• _Selected extract_
####
Chuck Kauffman from Alliance for Global Justice observed vis a vis AI’s near fascistic litany of lies: “They don’t seem to even care about their credibility anymore.” The open naked Imperialist aggression against Venezuela, and the attendant propaganda slandering Maduro, is now a staple of all the candidates for the Democratic Party. And, Amnesty is also co founder of Global Campaign for Climate Action…a group that also receives monies from the Pew trust, the creepy AVAAZ, the World Wildlife Fund, and Union of Concerned Scientists. Now, just a quick word on the UCS. On the board sits William K. Reilly, former appointee by George Bush to head the environmental protection agency. There are also members that sit on the Council for Foreign Relations, a nuclear scientist who writes on security issues, a lawyer for the US Dept. of Energy.

And yet, many people rightly concerned about global pollution and over industrialization seem to have no problem accepting the word of these same western backed NGOs when it comes to issues of ecology. They know Amnesty lies, but if the topic is climate change, they leap onboard. Clive Splash (He currently holds the Chair of Public Policy and Governance at Vienna University of Economics and Business, appointed in 2010. He is also Editor-in-Chief of the academic journal Environmental Values) writes:

The existing institutions of modern economies are those supporting economic growth. The growth priority has been made clear by the over 3500 economists supporting a climate tax and opposing structural change. Similarly, Lord Stern is the academic figure head of the New Climate Economy, a concept created by members of the Davos elite, with its ‘Better Growth, Better Climate’ reports. Their explicitly stated concern is that: “In the long term, if climate change is not tackled, growth itself will be at risk.” Change is coming and the corporations and billionaires are fully aware of this. They have been actively lobbying on climate and environment since Johannesburg (Earth Summit 2002) and were a dominant force at Paris. They have also long been seeking to control the environmental movement for their own ends.
####
• _Stored dataset items_
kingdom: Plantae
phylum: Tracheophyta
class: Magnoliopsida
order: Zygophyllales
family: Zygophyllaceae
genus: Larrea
####
• _To do_
**1.** Do these statements agree with the passage on NGOs and climate policy? Answer yes or no for each, quoting the words of the passage that decide it.
(a) William K. Reilly was appointed by George Bush to head the environmental protection agency.
(b) Clive Splash was appointed to his chair in Vienna in 2015.
(c) The over 3500 economists mentioned in the passage opposed a climate tax.
**2.** Answer these questions from the passage on NGOs and climate policy:
(a) Which organization is Chuck Kauffman from?
(b) Which academic journal does Clive Splash edit?
(c) Who is named as the academic figurehead of the New Climate Economy?
**3.** Summarize the passage on NGOs and climate policy in three sentences.

• _Outputs_
**1.**
(a) Yes: "On the board sits William K. Reilly, former appointee by George Bush to head the environmental protection agency."
(b) No: "He currently holds the Chair of Public Policy and Governance at Vienna University of Economics and Business, appointed in 2010."
(c) No: "the over 3500 economists supporting a climate tax and opposing structural change"

**2.**
(a) Alliance for Global Justice
(b) Environmental Values
(c) Lord Stern

**3.** The passage says that Amnesty co-founded the Global Campaign for Climate Action, a group that receives money from donors including the Union of Concerned Scientists, whose board includes a former Bush appointee to the environmental protection agency. It argues that people concerned about pollution know Amnesty lies yet accept the word of western-backed NGOs on climate change. Drawing on Clive Splash, it states that modern economic institutions support growth and that corporations and billionaires have lobbied on climate since the 2002 Earth Summit while seeking to control the environmental movement.